Ogden's Basic English as a Lexical Database In Natural Language Processing
by Scott R. Hawkins

Chapter III
Basic English

    Early efforts in the area of associative networks illustrated the difficulty of coming up with a representative cross section of the English language. The tendency is to explore the areas of the language with which one's system deals well in great detail while ignoring other areas almost completely. In partial explanation of such practices let me say that this is not necessarily pure laziness on the part of the designer, but often at least partially a side effect of the designer's working in his or her native language. A speaker's vocabulary is often as fundamental to the speaker as water is to a fish; sorting out the essential from the superfluous can be a monumental task in itself. Fortunately it is not necessary to do so, as C. K. Ogden has already collected in his System of Basic English (Ogden, 1934) a vocabulary well suited to such tasks.

    The System of Basic English was first published in 1934. (See Appendix A) Its stated purpose was to extract from the approximately 20,000 English words in common use a subset which would provide enough vocabulary to get by in day-to-day operations, yet still be simple enough for an intelligent foreign student to absorb in a month or so of study.


    The first and most obvious advantage of the system of Basic English is that it is well thought out and fairly representative. In associative network design it is tempting to concentrate on the concepts which one's network handles well. With 20,000 words or more to choose from, it is possible to successfully encode a fairly large vocabulary using an approach that is not generalizable. Using Basic English as an input set closed off many blind alleys of that sort. The system contains vocabulary adequate to discuss a great many concepts, but few are explored in detail.

    As a side effect, the vocabulary's purpose tended to focus the subjects of the words chosen even as it limited their number. Words dealing with the basic areas of personal finance, interpersonal relations, food, water, medicine and sleep are treated heavily,3 while words dealing with, for example, the sciences are left almost untouched. I hasten to point out that this is not necessarily a blessing. Systems with a working knowledge of the 'common sense' subjects dealt with in Basic English still remain largely the province of science fiction.
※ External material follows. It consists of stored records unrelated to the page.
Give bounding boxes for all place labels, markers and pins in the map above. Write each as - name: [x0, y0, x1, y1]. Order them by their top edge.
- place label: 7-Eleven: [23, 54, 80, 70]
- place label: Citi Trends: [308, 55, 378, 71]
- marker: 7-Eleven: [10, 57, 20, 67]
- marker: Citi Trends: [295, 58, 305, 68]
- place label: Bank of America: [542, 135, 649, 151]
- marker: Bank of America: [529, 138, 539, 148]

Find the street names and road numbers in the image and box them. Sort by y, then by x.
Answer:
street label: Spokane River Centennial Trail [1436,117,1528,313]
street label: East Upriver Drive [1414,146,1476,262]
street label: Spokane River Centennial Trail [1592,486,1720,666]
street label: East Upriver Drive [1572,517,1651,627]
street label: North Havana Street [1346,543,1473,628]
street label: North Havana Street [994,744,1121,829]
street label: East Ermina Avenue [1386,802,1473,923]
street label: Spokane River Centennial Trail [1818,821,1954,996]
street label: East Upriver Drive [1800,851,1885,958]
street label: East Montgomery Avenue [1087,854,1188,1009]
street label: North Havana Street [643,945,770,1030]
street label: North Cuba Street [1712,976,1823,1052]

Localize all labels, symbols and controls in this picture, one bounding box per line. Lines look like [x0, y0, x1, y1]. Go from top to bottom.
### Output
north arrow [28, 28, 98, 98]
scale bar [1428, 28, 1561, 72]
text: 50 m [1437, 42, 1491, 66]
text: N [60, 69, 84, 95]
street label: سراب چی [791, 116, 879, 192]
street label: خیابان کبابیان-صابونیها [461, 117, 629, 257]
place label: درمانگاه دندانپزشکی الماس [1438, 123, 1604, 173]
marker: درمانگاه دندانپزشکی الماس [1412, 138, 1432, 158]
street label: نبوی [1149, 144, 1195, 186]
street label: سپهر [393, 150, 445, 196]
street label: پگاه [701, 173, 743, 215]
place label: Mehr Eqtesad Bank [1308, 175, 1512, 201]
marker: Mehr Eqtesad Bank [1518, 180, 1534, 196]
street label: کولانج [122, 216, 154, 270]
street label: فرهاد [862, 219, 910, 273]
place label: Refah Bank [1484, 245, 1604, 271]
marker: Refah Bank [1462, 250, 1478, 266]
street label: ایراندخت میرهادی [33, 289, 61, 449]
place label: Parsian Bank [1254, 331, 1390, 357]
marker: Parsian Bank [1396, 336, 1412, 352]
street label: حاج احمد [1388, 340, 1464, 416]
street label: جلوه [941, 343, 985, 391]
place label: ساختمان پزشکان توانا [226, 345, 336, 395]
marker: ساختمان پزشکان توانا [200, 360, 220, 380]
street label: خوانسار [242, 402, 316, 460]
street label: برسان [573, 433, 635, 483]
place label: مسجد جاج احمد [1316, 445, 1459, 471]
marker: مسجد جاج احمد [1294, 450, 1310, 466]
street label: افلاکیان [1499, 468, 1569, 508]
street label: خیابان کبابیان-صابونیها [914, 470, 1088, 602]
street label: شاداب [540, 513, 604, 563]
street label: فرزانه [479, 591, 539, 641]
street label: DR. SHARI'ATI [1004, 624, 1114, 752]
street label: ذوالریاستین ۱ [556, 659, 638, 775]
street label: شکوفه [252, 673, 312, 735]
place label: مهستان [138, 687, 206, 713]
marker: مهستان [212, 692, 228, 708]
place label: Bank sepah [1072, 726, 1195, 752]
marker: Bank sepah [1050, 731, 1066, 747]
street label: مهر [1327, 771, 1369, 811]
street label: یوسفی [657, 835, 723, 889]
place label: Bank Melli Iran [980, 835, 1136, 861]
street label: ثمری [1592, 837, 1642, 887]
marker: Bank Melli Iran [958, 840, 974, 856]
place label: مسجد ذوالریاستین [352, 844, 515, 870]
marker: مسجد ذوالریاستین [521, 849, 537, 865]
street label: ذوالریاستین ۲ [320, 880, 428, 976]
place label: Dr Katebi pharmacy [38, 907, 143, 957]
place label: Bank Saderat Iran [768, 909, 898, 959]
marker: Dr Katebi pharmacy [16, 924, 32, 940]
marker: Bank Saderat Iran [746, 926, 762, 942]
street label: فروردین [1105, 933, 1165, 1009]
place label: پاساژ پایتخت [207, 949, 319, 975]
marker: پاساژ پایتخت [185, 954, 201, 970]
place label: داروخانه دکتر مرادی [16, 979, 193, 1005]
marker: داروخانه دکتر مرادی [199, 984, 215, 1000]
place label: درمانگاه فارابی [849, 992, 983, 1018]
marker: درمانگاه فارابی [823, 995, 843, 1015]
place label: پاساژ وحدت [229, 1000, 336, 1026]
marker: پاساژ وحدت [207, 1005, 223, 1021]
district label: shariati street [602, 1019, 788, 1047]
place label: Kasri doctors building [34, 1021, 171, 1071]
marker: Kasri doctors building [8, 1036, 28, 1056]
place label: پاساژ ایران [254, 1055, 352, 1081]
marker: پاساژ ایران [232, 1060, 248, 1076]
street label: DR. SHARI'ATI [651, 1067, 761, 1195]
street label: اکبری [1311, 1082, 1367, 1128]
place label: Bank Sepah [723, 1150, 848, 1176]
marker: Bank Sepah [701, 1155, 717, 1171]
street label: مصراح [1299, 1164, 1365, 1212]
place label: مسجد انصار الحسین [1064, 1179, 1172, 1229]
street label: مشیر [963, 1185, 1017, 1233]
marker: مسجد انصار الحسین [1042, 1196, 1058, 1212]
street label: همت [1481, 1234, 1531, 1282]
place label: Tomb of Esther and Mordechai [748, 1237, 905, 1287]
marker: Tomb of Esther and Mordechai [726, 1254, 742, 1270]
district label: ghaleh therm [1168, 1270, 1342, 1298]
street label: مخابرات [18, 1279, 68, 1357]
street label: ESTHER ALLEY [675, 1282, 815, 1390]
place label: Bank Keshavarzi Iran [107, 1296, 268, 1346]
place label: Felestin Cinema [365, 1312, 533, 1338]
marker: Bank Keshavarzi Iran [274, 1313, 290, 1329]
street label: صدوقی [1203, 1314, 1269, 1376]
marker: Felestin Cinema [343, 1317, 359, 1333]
    As the previous paragraph would suggest, Basic English leans heavily toward nouns.4 The verb vocabulary has been confined to the absolute essentials, though many of the General Things category can be treated as verbs


as well as nouns. There are 150 Qualities, more commonly referred to as adjectives and adverbs. The operations category is a grab bag of necessary words that are not nouns, adjectives or adverbs, mostly consisting of the so- called 'function words.'

    Though Basic English was originally selected mostly as a matter of convenience, it had many other advantages which slowly emerged during the categorization process. The most abstract and hence most difficult words (from a categorical standpoint) were omitted. For example, Ogden did not include the word 'ascend' because the same meaning could be communicated using the construct 'go up.' With few exceptions, all of Ogden's selected verbs were primitive and irreducible.
    In retrospect, this fad may have saved me from yet another trap. If I had planned to encode 'ascend' in my network, the obvious approach would be to reduce it to 'go up,' or some variation thereof. This is certainly possible, and might have left the impression that I had accomplished something which I had not. In reality, such a reduction simply pushes back the fundamental issues one step farther: the computer would be no closer to an understanding of the concepts of 'go' and 'up,' much less 'ascend.'


    For the three reasons mentioned above:
  1. Representative nature of the vocabulary
  2. Relative simplicity of the terms of the vocabulary
  3. Irreducible nature of the elements of the vocabulary

I feel that Basic English is an appropriate collection of words from which to construct a general purpose, expandable lexicon.